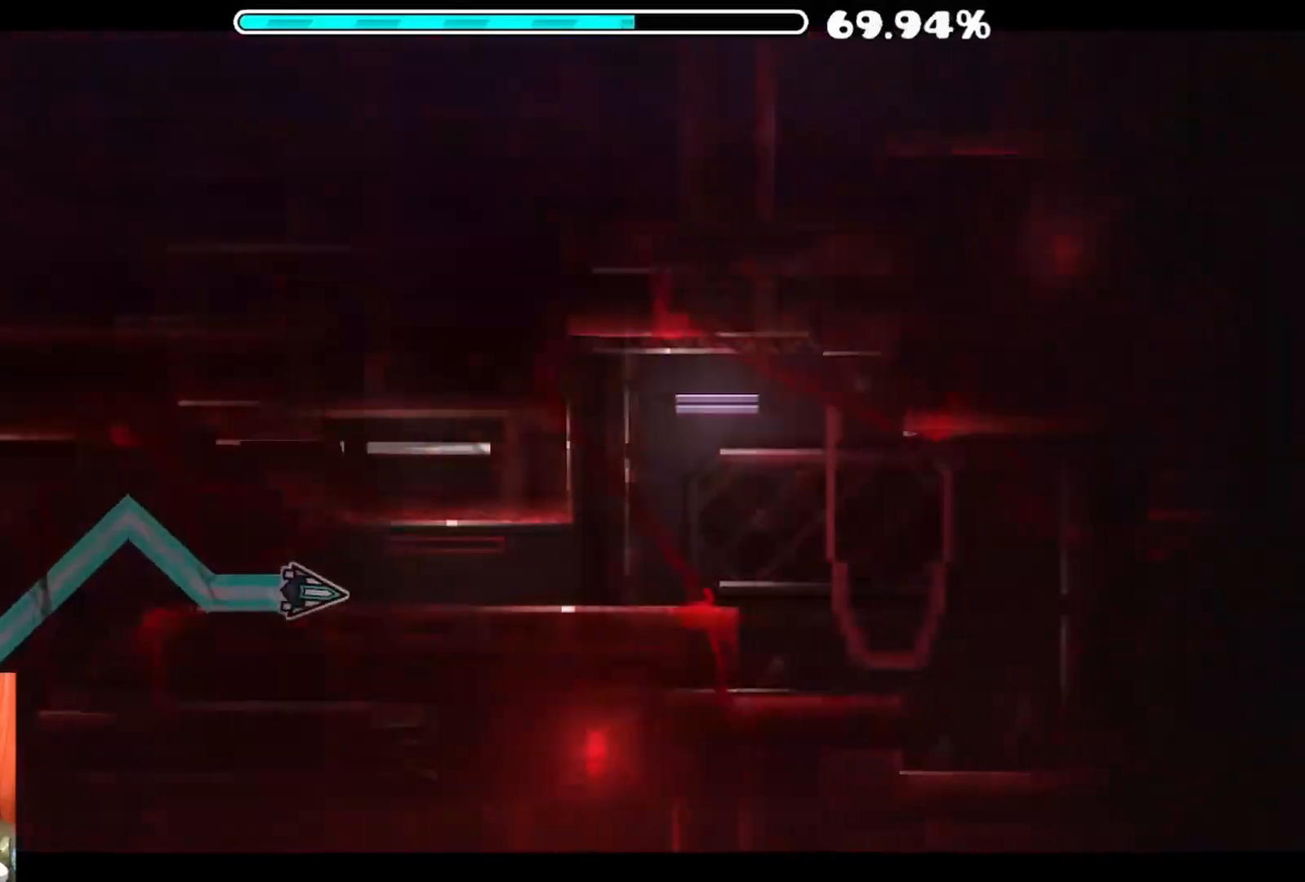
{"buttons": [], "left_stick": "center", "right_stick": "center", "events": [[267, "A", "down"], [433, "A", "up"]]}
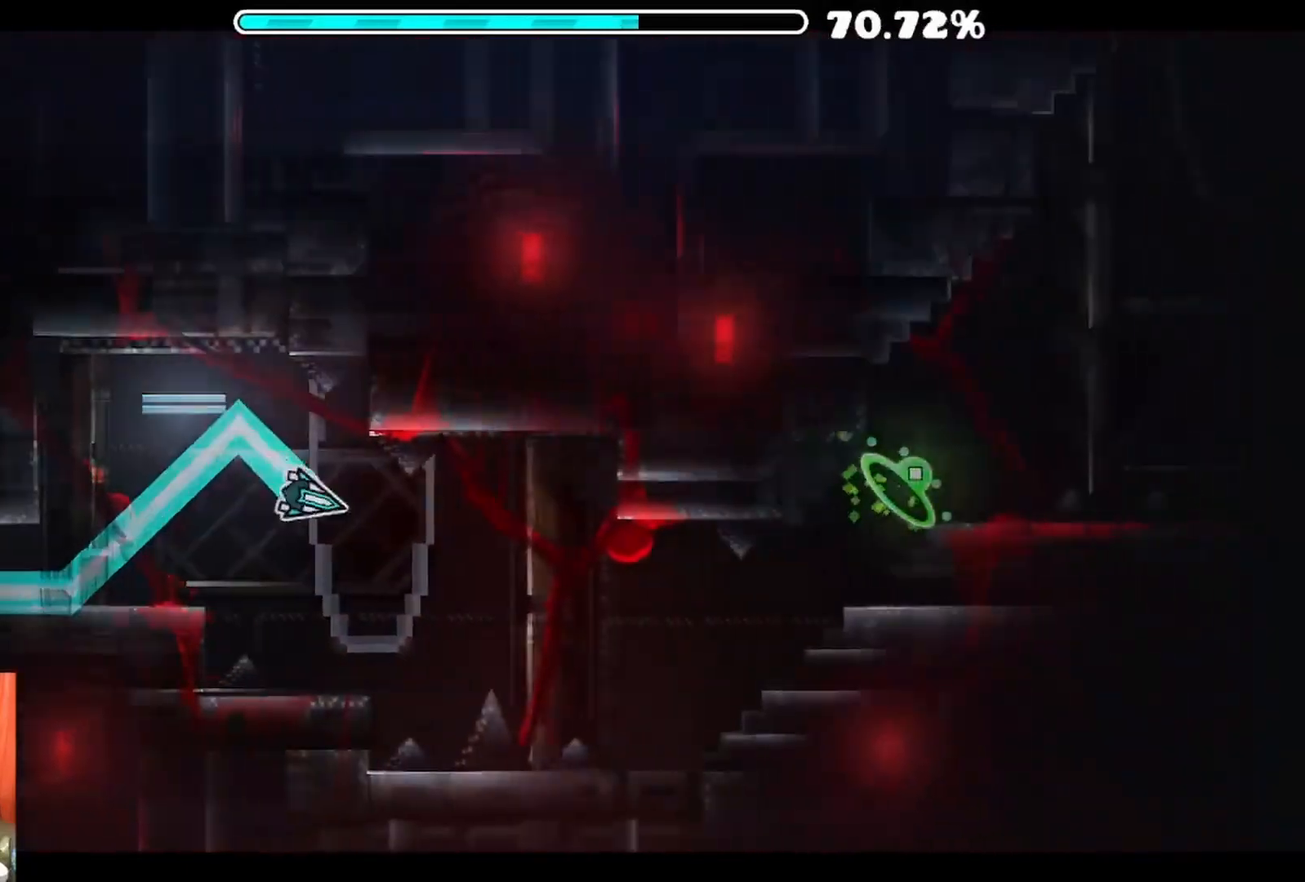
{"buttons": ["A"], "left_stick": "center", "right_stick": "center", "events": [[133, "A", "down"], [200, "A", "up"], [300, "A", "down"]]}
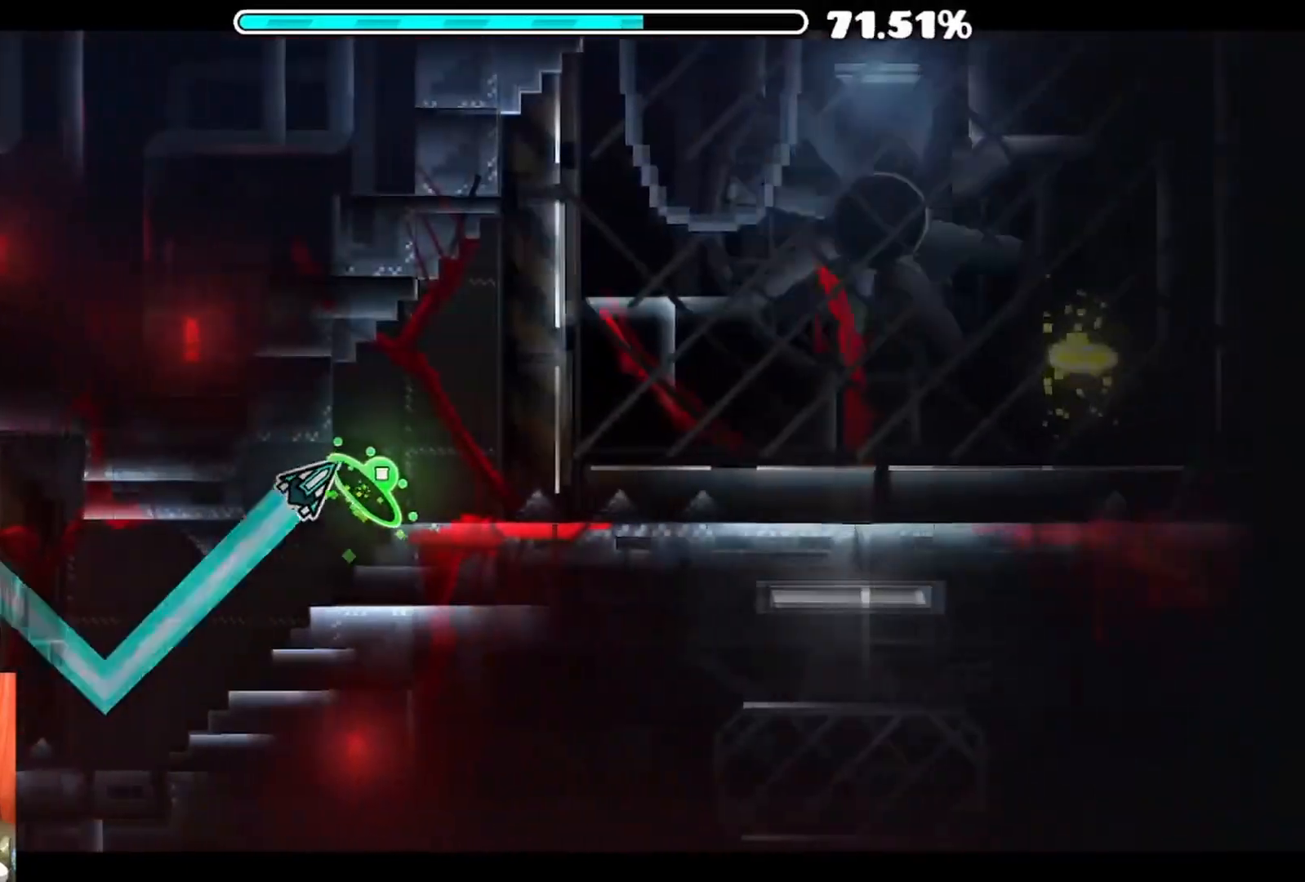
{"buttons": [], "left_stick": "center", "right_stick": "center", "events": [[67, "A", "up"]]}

* What is being asked: Each line above must be repeated exactly in the answer, with pictures omitted.

* Result of the exercise:
{"buttons": [], "left_stick": "center", "right_stick": "center", "events": [[267, "A", "down"], [433, "A", "up"]]}
{"buttons": ["A"], "left_stick": "center", "right_stick": "center", "events": [[133, "A", "down"], [200, "A", "up"], [300, "A", "down"]]}
{"buttons": [], "left_stick": "center", "right_stick": "center", "events": [[67, "A", "up"]]}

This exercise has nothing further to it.